>>>

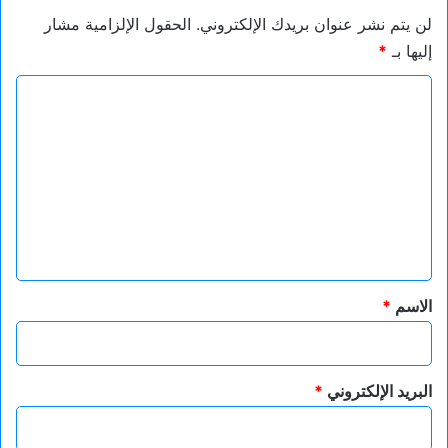
لن يتم نشر عنوان بريدك الإلكتروني.
الحقول الإلزامية مشار
إليها بـ
*
ا
ل
ت
ع
ل
ي
ق
*
الاسم
*
البريد الإلكتروني
*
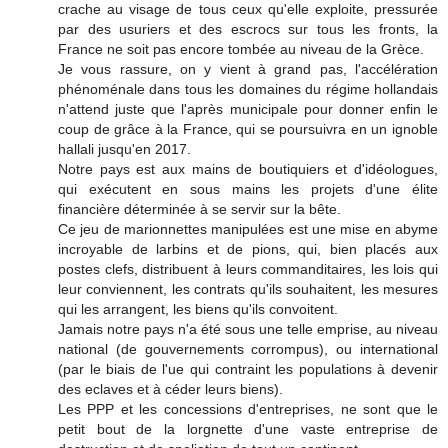
crache au visage de tous ceux qu'elle exploite, pressurée
par des usuriers et des escrocs sur tous les fronts, la
France ne soit pas encore tombée au niveau de la Grèce.
Je vous rassure, on y vient à grand pas, l'accélération
phénoménale dans tous les domaines du régime hollandais
n'attend juste que l'après municipale pour donner enfin le
coup de grâce à la France, qui se poursuivra en un ignoble
hallali jusqu'en 2017.
Notre pays est aux mains de boutiquiers et d'idéologues,
qui exécutent en sous mains les projets d'une élite
financière déterminée à se servir sur la bête.
Ce jeu de marionnettes manipulées est une mise en abyme
incroyable de larbins et de pions, qui, bien placés aux
postes clefs, distribuent à leurs commanditaires, les lois qui
leur conviennent, les contrats qu'ils souhaitent, les mesures
qui les arrangent, les biens qu'ils convoitent.
Jamais notre pays n'a été sous une telle emprise, au niveau
national (de gouvernements corrompus), ou international
(par le biais de l'ue qui contraint les populations à devenir
des eclaves et à céder leurs biens).
Les PPP et les concessions d'entreprises, ne sont que le
petit bout de la lorgnette d'une vaste entreprise de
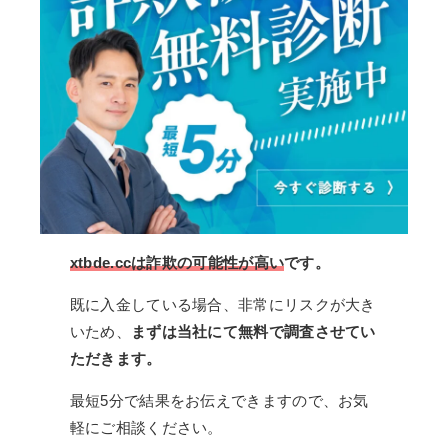
xtbde.ccは詐欺の可能性が高い
です。
既に入金している場合、非常にリスクが大き
いため、
まずは当社にて無料で調査させてい
ただきます。
最短5分で結果をお伝えできますので、お気
軽にご相談ください。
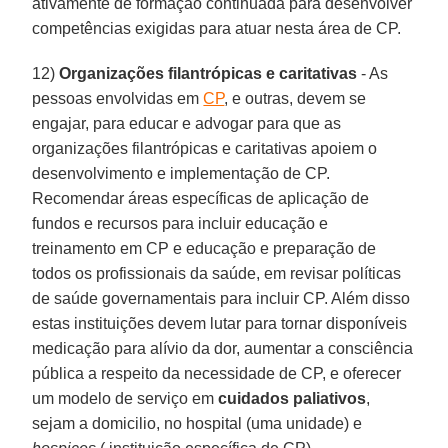
ativamente de formação continuada para desenvolver
competências exigidas para atuar nesta área de CP.
12)
Organizações filantrópicas e caritativas
- As
pessoas envolvidas em
CP
, e outras, devem se
engajar, para educar e advogar para que as
organizações filantrópicas e caritativas apoiem o
desenvolvimento e implementação de CP.
Recomendar áreas específicas de aplicação de
fundos e recursos para incluir educação e
treinamento em CP e educação e preparação de
todos os profissionais da saúde, em revisar políticas
de saúde governamentais para incluir CP. Além disso
estas instituições devem lutar para tornar disponíveis
medicação para alívio da dor, aumentar a consciência
pública a respeito da necessidade de CP, e oferecer
um modelo de serviço em
cuidados paliativos
,
sejam a domicilio, no hospital (uma unidade) e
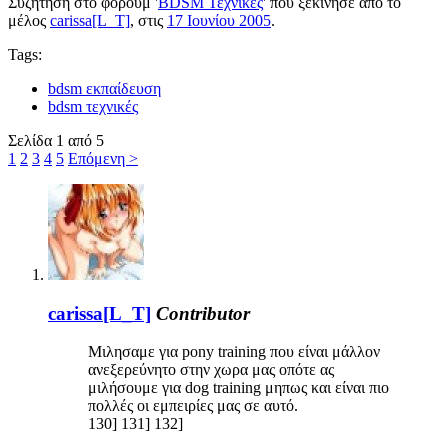
Συζήτηση στο φόρουμ '
BDSM Τεχνικές
' που ξεκίνησε από το
μέλος
carissa[L_T]
, στις
17 Ιουνίου 2005
.
Tags:
bdsm εκπαίδευση
bdsm τεχνικές
Σελίδα 1 από 5
1
2
3
4
5
Επόμενη >
carissa[L_T]
Contributor
Μιλησαμε για pony training που είναι μάλλον
ανεξερεύνητο στην χωρα μας οπότε ας
μιλήσουμε για dog training μηπως και είναι πιο
πολλές οι εμπειρίες μας σε αυτό.
130] 131] 132]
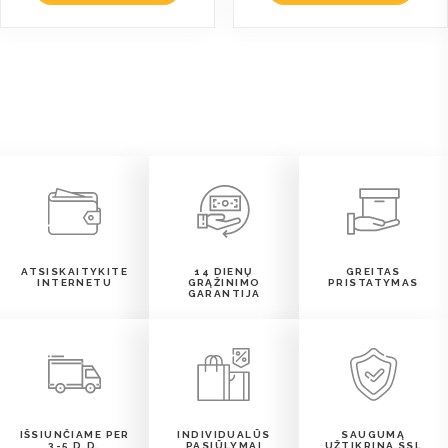
ATSISKAITYKITE
14 DIENŲ
GREITAS
INTERNETU
GRĄŽINIMO
PRISTATYMAS
GARANTIJA
IŠSIUNČIAME PER
INDIVIDUALŪS
SAUGUMĄ
3-5 D.D.
PASIŪLYMAI
UŽTIKRINA SSL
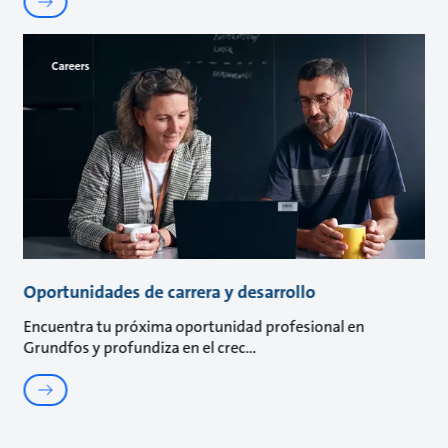
Careers
Oportunidades de carrera y desarrollo
Encuentra tu próxima oportunidad profesional en
Grundfos y profundiza en el crec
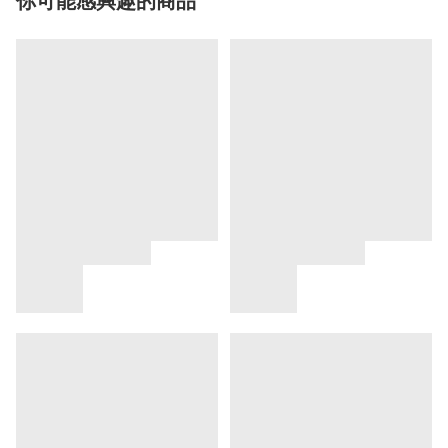
你可能感興趣的商品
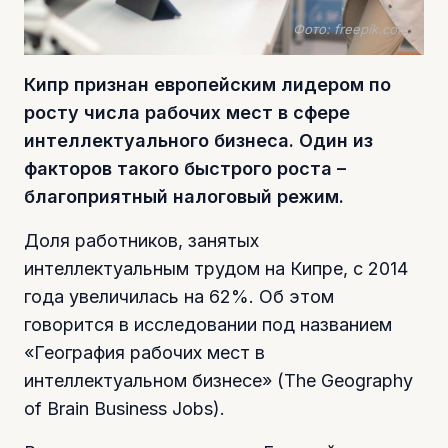
Фото: freepik.com
Кипр признан европейским лидером по
росту числа рабочих мест в сфере
интеллектуального бизнеса. Один из
факторов такого быстрого роста –
благоприятный налоговый режим.
Доля работников, занятых
интеллектуальным трудом на Кипре, с 2014
года увеличилась на 62%. Об этом
говорится в исследовании под названием
«География рабочих мест в
интеллектуальном бизнесе» (The Geography
of Brain Business Jobs).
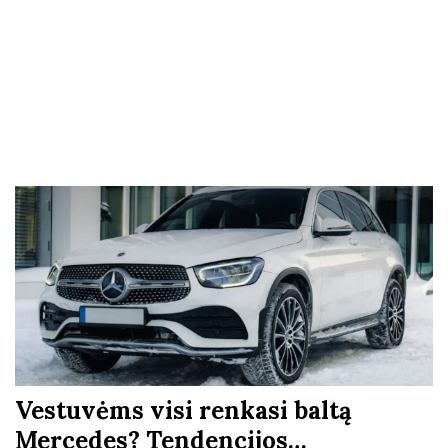
Vestuvėms visi renkasi baltą
Mercedes? Tendencijos…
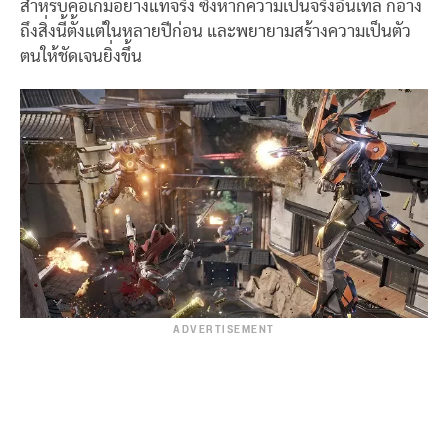
สำหรับคอเกมอย่างแท้จริง ซึ่งหากความเป็นจริงอินเทล ก็อ้าง
ถึงสิ่งนี้ตั้งแต่ในหลายปีก่อน และพยายามสร้างความเป็นตัว
ตนให้ชัดเจนยิ่งขึ้น
ADVERTISEMENT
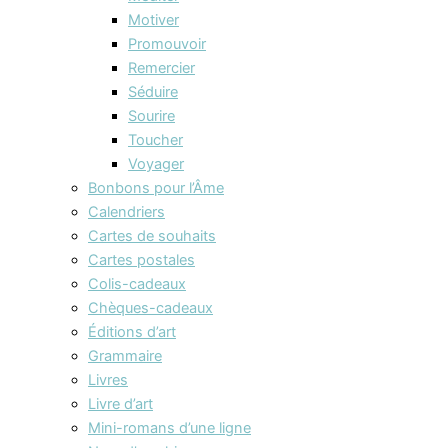
Motiver
Promouvoir
Remercier
Séduire
Sourire
Toucher
Voyager
Bonbons pour l’Âme
Calendriers
Cartes de souhaits
Cartes postales
Colis-cadeaux
Chèques-cadeaux
Éditions d’art
Grammaire
Livres
Livre d’art
Mini-romans d’une ligne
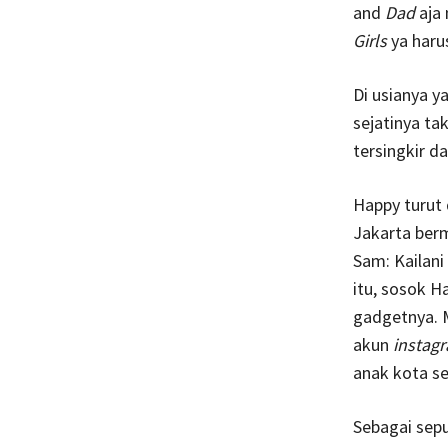
and
Dad
aja 
Girls
ya haru
Di usianya 
sejatinya ta
tersingkir d
Happy turut 
Jakarta ber
Sam: Kailani
itu, sosok H
gadgetnya.
akun
instag
anak kota se
Sebagai sep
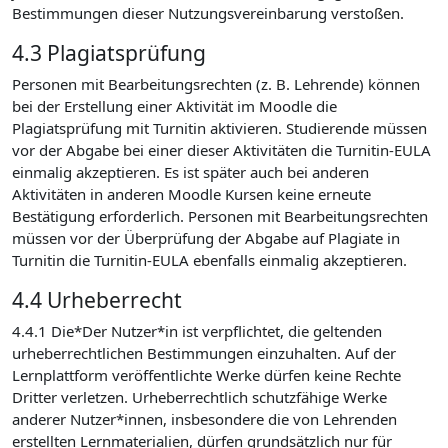
Bestimmungen dieser Nutzungsvereinbarung verstoßen.
4.3 Plagiatsprüfung
Personen mit Bearbeitungsrechten (z. B. Lehrende) können
bei der Erstellung einer Aktivität im Moodle die
Plagiatsprüfung mit Turnitin aktivieren. Studierende müssen
vor der Abgabe bei einer dieser Aktivitäten die Turnitin-EULA
einmalig akzeptieren. Es ist später auch bei anderen
Aktivitäten in anderen Moodle Kursen keine erneute
Bestätigung erforderlich. Personen mit Bearbeitungsrechten
müssen vor der Überprüfung der Abgabe auf Plagiate in
Turnitin die Turnitin-EULA ebenfalls einmalig akzeptieren.
4.4 Urheberrecht
4.4.1 Die*Der Nutzer*in ist verpflichtet, die geltenden
urheberrechtlichen Bestimmungen einzuhalten. Auf der
Lernplattform veröffentlichte Werke dürfen keine Rechte
Dritter verletzen. Urheberrechtlich schutzfähige Werke
anderer Nutzer*innen, insbesondere die von Lehrenden
erstellten Lernmaterialien, dürfen grundsätzlich nur für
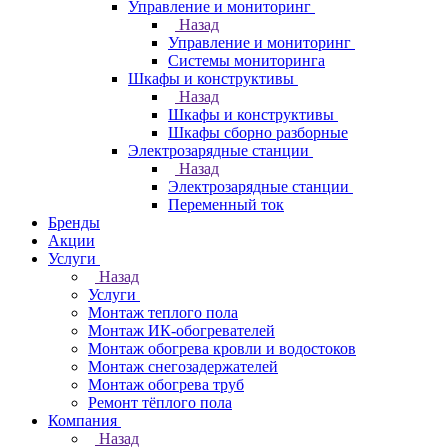
Управление и мониторинг
Назад
Управление и мониторинг
Системы мониторинга
Шкафы и конструктивы
Назад
Шкафы и конструктивы
Шкафы сборно разборные
Электрозарядные станции
Назад
Электрозарядные станции
Переменный ток
Бренды
Акции
Услуги
Назад
Услуги
Монтаж теплого пола
Монтаж ИК-обогревателей
Монтаж обогрева кровли и водостоков
Монтаж снегозадержателей
Монтаж обогрева труб
Ремонт тёплого пола
Компания
Назад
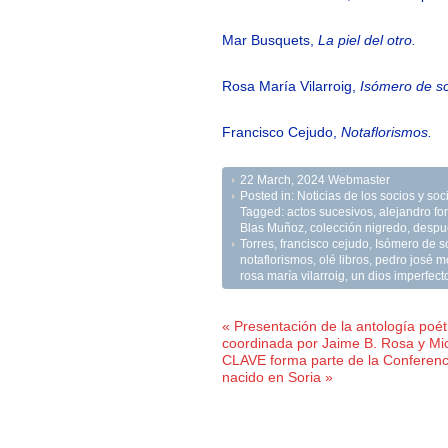
Mar Busquets,
La piel del otro.
Rosa María Vilarroig,
Isómero de so
Francisco Cejudo,
Notaflorismos.
22 March, 2024
Webmaster
Posted in:
Noticias de los socios y s
Tagged:
actos sucesivos
,
alejandro fo
Blas Muñoz
,
colección nigredo
,
despu
Torres
,
francisco cejudo
,
Isómero de s
notaflorismos
,
olé libros
,
pedro josé m
rosa maría vilarroig
,
un dios imperfect
« Presentación de la antología poéti
coordinada por Jaime B. Rosa y Mic
CLAVE forma parte de la Conferenci
nacido en Soria »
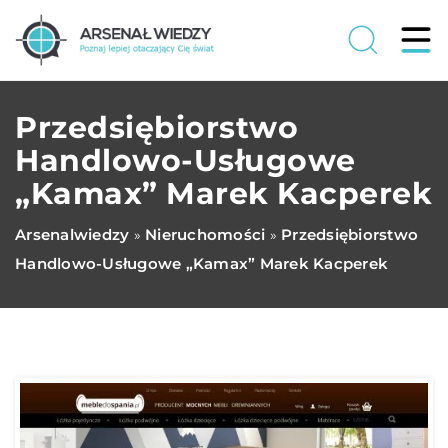
Przedsiębiorstwo
Handlowo-Usługowe
„Kamax” Marek Kacperek
Arsenalwiedzy
Nieruchomości
Przedsiębiorstwo
»
»
Handlowo-Usługowe „Kamax” Marek Kacperek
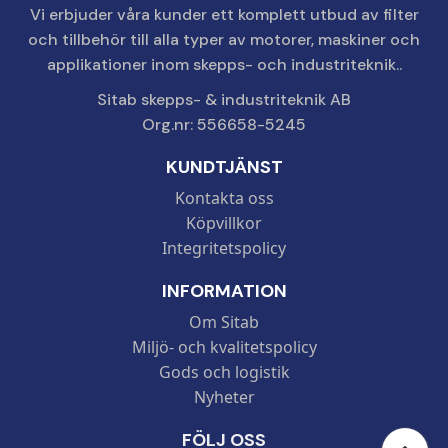
Vi erbjuder våra kunder ett komplett utbud av filter
och tillbehör till alla typer av motorer, maskiner och
applikationer inom skepps- och industriteknik..
Sitab skepps- & industriteknik AB
Org.nr: 556658-5245
KUNDTJÄNST
Kontakta oss
Köpvillkor
Integritetspolicy
INFORMATION
Om Sitab
Miljö- och kvalitetspolicy
Gods och logistik
Nyheter
FÖLJ OSS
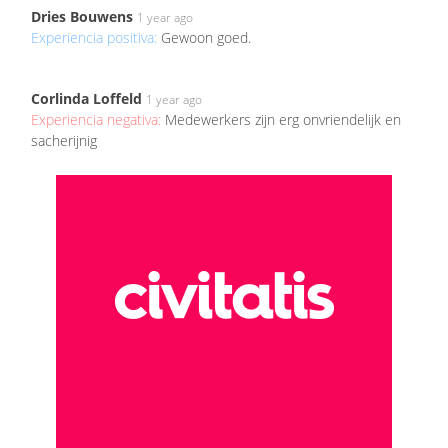
Dries Bouwens
1 year ago
Experiencia positiva:
Gewoon goed.
Corlinda Loffeld
1 year ago
Experiencia negativa:
Medewerkers zijn erg onvriendelijk en
sacherijnig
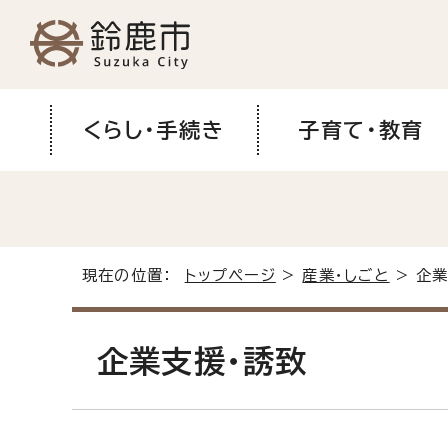
くらし・手続き
子育て・教育
現在の位置：
トップページ
>
産業・しごと
> 企
企業支援・誘致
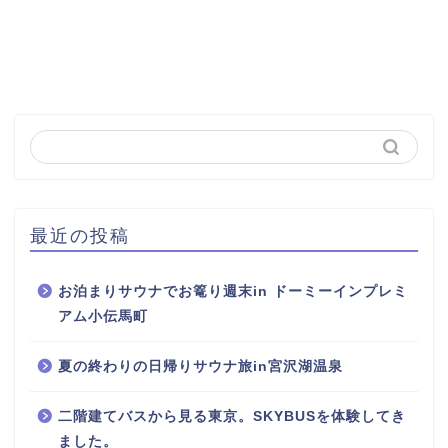
最近の投稿
お泊まりサウナでお篭り週末in ドーミーインプレミ
アム小伝馬町
夏の終わりの日帰りサウナ旅in宮沢湖温泉
二階建てバスから見る東京。SKYBUSを体験してき
ました。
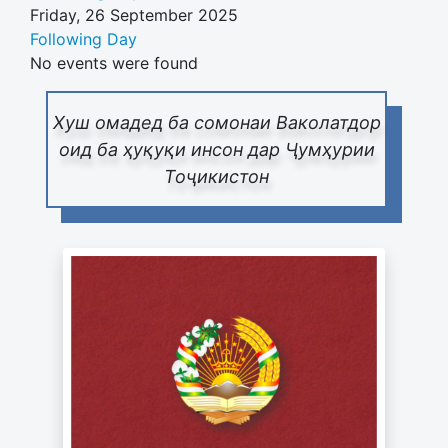
Friday, 26 September 2025
Following Day
No events were found
Хуш омадед ба сомонаи Ваколатдор
оид ба ҳуқуқи инсон дар Ҷумҳурии
Тоҷикистон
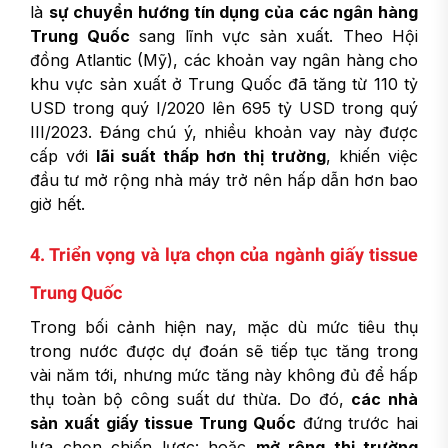
là
sự chuyển hướng tín dụng của các ngân hàng
Trung Quốc
sang lĩnh vực sản xuất. Theo Hội
đồng Atlantic (Mỹ), các khoản vay ngân hàng cho
khu vực sản xuất ở Trung Quốc đã tăng từ 110 tỷ
USD trong quý I/2020 lên 695 tỷ USD trong quý
III/2023. Đáng chú ý, nhiều khoản vay này được
cấp với
lãi suất thấp hơn thị trường
, khiến việc
đầu tư mở rộng nhà máy trở nên hấp dẫn hơn bao
giờ hết.
4. Triển vọng và lựa chọn của ngành giấy tissue
Trung Quốc
Trong bối cảnh hiện nay, mặc dù mức tiêu thụ
trong nước được dự đoán sẽ tiếp tục tăng trong
vài năm tới, nhưng mức tăng này không đủ để hấp
thụ toàn bộ công suất dư thừa. Do đó,
các nhà
sản xuất giấy tissue Trung Quốc
đứng trước hai
lựa chọn chiến lược: hoặc
mở rộng thị trường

<<<

Activity. Copy out the lines of the listing starting with the line containing "Bestimmungen dieser Nutzungsvereinbarung" and going on through the line containing "Bestätigung erforderlich. Personen".

Answer section.
Bestimmungen dieser Nutzungsvereinbarung verstoßen.
4.3 Plagiatsprüfung
Personen mit Bearbeitungsrechten (z. B. Lehrende) können
bei der Erstellung einer Aktivität im Moodle die
Plagiatsprüfung mit Turnitin aktivieren. Studierende müssen
vor der Abgabe bei einer dieser Aktivitäten die Turnitin-EULA
einmalig akzeptieren. Es ist später auch bei anderen
Aktivitäten in anderen Moodle Kursen keine erneute
Bestätigung erforderlich. Personen mit Bearbeitungsrechten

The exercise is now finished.